When a connection reaches the timeout period, the pool re-establishes a new connection to the node with the least amount of connections, which would likely be the new node. Set the timeout too long, and you risk not taking maximum advantage of a new node. For example, a timeout of 10 minutes means a new node might not receive connections for up to 10 minutes. (The node will still be used for YB-TServer operations, but not for new client connections.) Setting the timeout too short, however, degrades overall latency performance due to the high first connection latency. Experiment with different timeout values and monitor the performance of the application and the database to determine the optimal value.

For an example of how connection pooling reduces latencies, see Database Connection Management: Exploring Pools and Performance.

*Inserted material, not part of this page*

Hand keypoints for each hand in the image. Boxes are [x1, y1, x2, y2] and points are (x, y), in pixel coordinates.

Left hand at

Using smart drivers with YugabyteDB Aeon

YugabyteDB Aeon clusters automatically use the uniform load balancing provided by the cloud provider where the cluster is provisioned. YugabyteDB Aeon creates an external load balancer to distribute the load across the nodes in a particular region. For multi-region clusters, each region has its own external load balancer.

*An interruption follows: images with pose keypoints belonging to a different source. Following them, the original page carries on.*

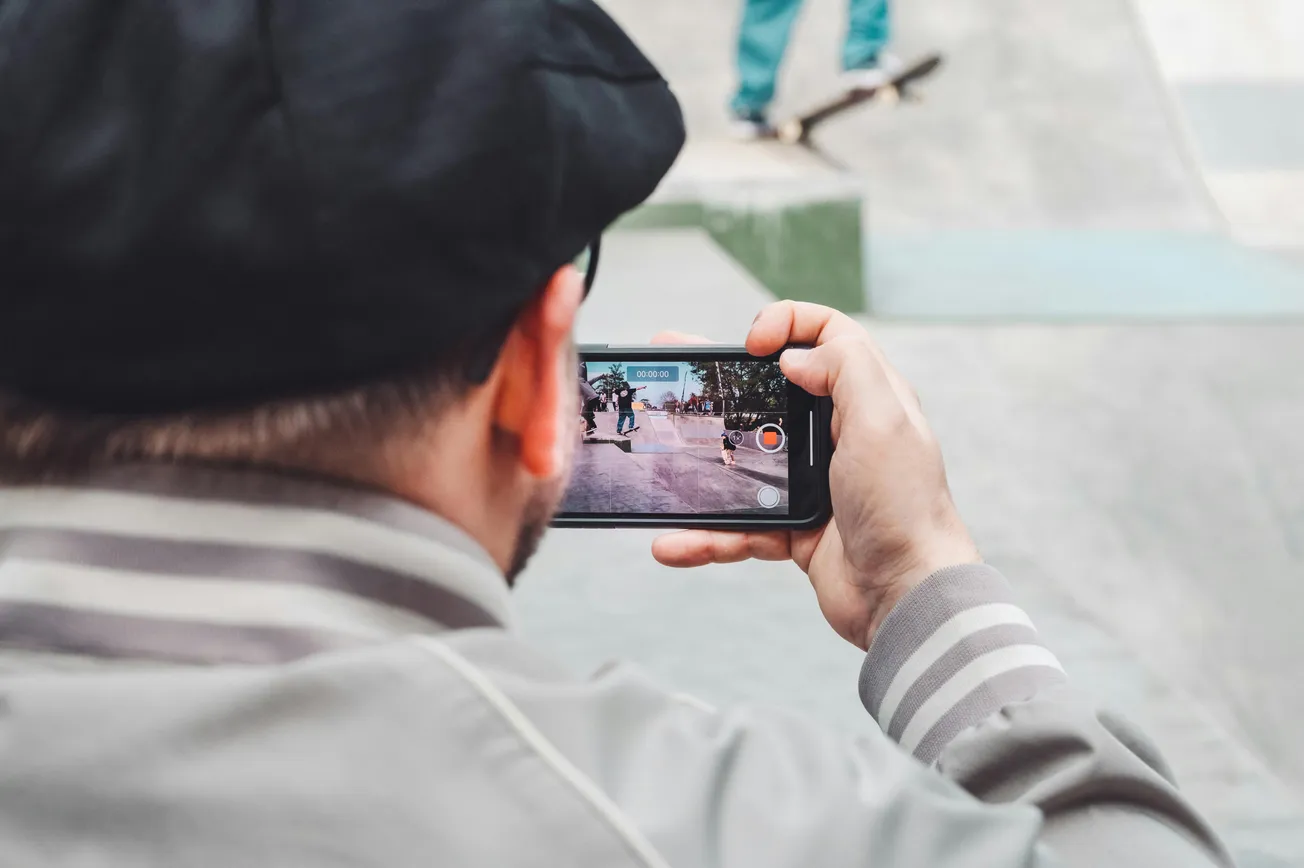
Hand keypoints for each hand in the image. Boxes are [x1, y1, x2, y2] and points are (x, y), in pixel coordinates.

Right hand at [650, 303, 979, 651]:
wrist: (905, 597)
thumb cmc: (905, 509)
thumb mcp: (883, 420)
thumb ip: (845, 369)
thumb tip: (795, 355)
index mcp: (867, 399)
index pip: (827, 335)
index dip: (787, 325)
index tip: (750, 344)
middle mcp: (840, 435)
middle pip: (770, 392)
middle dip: (720, 382)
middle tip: (677, 369)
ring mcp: (814, 483)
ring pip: (744, 463)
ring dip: (703, 470)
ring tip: (661, 467)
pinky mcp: (795, 529)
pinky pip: (739, 523)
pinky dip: (708, 534)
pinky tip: (677, 540)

When connecting using an upstream driver, you connect to the region of choice, and application connections are then uniformly distributed across the region without the need for any special coding.

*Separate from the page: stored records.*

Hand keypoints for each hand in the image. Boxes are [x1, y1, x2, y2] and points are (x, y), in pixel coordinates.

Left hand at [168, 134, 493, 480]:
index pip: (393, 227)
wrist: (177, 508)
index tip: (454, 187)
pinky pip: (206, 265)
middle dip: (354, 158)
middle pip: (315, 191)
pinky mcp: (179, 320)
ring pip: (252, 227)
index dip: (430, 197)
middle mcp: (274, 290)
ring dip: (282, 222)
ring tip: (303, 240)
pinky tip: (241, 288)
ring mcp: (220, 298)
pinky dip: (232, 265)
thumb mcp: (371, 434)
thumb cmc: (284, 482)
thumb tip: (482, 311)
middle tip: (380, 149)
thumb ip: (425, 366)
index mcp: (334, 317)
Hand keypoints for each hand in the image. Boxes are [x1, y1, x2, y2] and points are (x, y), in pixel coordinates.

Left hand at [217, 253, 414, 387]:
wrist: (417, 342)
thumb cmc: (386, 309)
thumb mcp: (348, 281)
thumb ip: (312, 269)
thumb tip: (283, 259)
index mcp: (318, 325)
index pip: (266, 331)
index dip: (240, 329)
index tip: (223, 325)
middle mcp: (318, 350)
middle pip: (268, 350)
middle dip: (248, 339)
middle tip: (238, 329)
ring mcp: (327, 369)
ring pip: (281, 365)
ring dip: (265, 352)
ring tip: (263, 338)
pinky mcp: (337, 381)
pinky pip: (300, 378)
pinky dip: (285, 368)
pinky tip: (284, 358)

If you are using a smart driver, you can connect to any region and the load balancer acts as a discovery endpoint, allowing the application to use connections to nodes in all regions.

YugabyteDB Aeon clusters also support topology-aware load balancing. If the cluster has a preferred region, set the topology keys to a zone in that region for best performance.

Deploying applications

To take advantage of smart driver load balancing features when connecting to clusters in YugabyteDB Aeon, applications using smart drivers must be deployed in a VPC that has been peered with the cluster VPC. For applications that access the cluster from outside the peered network or using private endpoints via a private link, set the load balance connection parameter to false; in this case, the cluster performs the load balancing.

Applications that use smart drivers from outside the peered network with load balance on will try to connect to the inaccessible nodes before falling back to the upstream driver behavior. You may see a warning similar to the following:

WARNING [com.yug.Driver] (agroal-11) Failed to apply load balance. Trying normal connection

This indicates that the smart driver was unable to perform smart load balancing. To avoid the added latency incurred, turn load balance off.

For information on VPC peering in YugabyteDB Aeon, refer to VPC network.

SSL/TLS verify-full support

YugabyteDB Aeon requires TLS/SSL. Depending on the smart driver, using load balancing with a cluster in YugabyteDB Aeon and SSL mode verify-full may require additional configuration. The following table describes support for verify-full for YugabyteDB smart drivers.

Smart Driver Support Notes
Java Yes Set the sslhostnameverifier connection parameter to com.yugabyte.ysql.YBManagedHostnameVerifier.
Python No Use verify-ca or the upstream psycopg2 driver.
Go Yes
Node.js Yes In the ssl object, set rejectUnauthorized to true, ca to point to your cluster CA certificate, and servername to the cluster host name.